%%
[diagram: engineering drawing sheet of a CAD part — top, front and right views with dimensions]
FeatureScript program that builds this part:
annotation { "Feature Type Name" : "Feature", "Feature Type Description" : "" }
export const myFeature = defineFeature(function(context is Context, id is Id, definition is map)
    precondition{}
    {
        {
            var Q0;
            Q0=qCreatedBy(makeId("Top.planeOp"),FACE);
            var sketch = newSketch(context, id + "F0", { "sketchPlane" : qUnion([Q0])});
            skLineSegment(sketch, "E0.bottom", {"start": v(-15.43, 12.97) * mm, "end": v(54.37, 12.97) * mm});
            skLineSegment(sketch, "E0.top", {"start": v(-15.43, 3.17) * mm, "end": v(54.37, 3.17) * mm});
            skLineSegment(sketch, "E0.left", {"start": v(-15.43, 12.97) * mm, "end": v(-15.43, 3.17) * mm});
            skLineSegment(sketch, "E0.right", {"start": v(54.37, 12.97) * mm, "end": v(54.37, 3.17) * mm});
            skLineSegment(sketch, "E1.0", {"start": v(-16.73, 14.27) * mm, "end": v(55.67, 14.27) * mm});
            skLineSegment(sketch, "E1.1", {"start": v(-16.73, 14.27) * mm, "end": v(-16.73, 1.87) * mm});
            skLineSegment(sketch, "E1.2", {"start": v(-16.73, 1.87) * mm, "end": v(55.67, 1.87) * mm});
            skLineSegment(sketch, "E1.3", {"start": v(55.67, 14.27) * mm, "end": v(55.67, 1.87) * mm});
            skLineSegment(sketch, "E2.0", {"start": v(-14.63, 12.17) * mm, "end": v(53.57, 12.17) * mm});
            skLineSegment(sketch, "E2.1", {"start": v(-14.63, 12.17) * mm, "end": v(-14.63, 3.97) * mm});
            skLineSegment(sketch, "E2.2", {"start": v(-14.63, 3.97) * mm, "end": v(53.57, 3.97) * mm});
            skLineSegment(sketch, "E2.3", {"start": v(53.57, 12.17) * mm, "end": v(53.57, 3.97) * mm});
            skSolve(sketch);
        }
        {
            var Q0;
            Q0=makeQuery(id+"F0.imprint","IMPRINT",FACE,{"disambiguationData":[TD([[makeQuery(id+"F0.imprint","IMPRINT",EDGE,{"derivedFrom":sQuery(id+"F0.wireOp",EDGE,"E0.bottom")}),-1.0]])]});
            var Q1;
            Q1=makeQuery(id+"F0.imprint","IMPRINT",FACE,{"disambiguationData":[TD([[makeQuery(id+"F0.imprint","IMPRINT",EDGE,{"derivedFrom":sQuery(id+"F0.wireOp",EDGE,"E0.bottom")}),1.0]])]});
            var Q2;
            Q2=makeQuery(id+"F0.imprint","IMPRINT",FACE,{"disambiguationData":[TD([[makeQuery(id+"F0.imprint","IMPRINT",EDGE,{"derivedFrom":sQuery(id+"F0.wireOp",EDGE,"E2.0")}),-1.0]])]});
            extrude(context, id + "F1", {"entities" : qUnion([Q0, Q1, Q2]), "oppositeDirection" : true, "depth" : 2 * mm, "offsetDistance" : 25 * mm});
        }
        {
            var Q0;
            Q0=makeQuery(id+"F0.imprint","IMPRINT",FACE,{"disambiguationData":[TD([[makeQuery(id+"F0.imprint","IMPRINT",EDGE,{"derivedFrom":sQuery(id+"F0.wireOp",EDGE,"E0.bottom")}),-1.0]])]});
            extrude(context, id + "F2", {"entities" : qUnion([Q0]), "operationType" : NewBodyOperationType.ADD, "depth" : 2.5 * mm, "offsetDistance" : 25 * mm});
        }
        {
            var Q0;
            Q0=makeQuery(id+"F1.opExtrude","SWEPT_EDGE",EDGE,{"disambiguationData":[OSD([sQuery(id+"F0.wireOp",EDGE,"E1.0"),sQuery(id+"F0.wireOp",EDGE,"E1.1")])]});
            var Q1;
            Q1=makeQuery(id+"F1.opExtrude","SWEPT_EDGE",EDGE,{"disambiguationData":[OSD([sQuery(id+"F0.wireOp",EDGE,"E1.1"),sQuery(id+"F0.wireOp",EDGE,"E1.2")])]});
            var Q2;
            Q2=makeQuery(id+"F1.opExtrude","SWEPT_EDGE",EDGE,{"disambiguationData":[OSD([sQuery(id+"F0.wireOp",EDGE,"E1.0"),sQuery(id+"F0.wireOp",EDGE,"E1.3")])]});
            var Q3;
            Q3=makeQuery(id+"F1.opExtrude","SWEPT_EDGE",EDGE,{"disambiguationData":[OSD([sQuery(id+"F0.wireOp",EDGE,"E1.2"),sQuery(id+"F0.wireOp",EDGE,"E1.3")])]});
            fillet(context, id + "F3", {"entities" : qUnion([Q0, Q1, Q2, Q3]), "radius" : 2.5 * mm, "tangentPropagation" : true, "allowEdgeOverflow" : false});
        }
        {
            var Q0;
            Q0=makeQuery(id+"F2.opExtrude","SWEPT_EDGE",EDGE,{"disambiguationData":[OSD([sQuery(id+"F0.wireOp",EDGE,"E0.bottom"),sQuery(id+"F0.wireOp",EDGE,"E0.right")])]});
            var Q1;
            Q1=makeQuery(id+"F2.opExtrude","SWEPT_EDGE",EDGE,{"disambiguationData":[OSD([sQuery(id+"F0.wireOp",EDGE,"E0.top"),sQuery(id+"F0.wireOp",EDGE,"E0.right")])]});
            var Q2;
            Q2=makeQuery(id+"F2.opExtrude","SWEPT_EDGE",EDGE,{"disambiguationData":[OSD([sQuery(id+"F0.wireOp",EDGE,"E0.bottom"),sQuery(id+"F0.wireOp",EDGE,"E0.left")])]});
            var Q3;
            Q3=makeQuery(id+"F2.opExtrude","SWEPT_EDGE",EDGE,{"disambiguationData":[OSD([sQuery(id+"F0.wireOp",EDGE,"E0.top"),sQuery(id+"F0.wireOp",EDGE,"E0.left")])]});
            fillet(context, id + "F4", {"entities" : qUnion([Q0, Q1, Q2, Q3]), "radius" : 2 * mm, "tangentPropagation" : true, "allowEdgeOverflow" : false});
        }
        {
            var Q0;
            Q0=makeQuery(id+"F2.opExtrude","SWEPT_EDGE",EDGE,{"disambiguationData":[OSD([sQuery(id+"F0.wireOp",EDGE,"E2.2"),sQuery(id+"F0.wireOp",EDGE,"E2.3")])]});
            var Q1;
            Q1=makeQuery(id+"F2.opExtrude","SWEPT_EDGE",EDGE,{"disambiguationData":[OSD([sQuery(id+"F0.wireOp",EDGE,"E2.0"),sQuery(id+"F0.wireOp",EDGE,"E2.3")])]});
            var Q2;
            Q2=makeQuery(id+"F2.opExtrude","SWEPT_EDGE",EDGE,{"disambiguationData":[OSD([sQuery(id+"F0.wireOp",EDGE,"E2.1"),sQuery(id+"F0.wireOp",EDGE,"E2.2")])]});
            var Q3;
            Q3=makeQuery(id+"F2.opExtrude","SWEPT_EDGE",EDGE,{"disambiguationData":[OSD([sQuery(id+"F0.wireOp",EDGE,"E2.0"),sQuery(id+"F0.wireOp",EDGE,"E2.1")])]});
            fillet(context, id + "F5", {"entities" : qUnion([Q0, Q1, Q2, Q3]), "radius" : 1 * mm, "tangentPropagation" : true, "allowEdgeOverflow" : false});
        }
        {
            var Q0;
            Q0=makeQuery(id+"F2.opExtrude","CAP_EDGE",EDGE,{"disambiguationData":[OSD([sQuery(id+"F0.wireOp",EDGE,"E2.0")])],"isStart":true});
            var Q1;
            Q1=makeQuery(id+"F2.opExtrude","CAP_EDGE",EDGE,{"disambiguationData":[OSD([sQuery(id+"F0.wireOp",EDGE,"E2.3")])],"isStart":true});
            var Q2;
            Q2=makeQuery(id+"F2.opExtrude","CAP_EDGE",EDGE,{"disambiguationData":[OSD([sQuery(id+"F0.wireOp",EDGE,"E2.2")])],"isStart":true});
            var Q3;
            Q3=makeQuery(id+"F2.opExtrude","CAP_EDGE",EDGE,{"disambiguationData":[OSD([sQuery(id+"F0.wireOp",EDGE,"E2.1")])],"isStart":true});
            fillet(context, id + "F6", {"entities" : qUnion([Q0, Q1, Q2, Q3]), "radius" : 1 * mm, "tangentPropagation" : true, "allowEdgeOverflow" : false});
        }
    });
%%
WHAT TO DO
Pull out each line in the rows above that contains the word "part".

RESULT OF THE EXERCISE
[diagram: engineering drawing sheet of a CAD part — top, front and right views with dimensions]
FeatureScript program that builds this part:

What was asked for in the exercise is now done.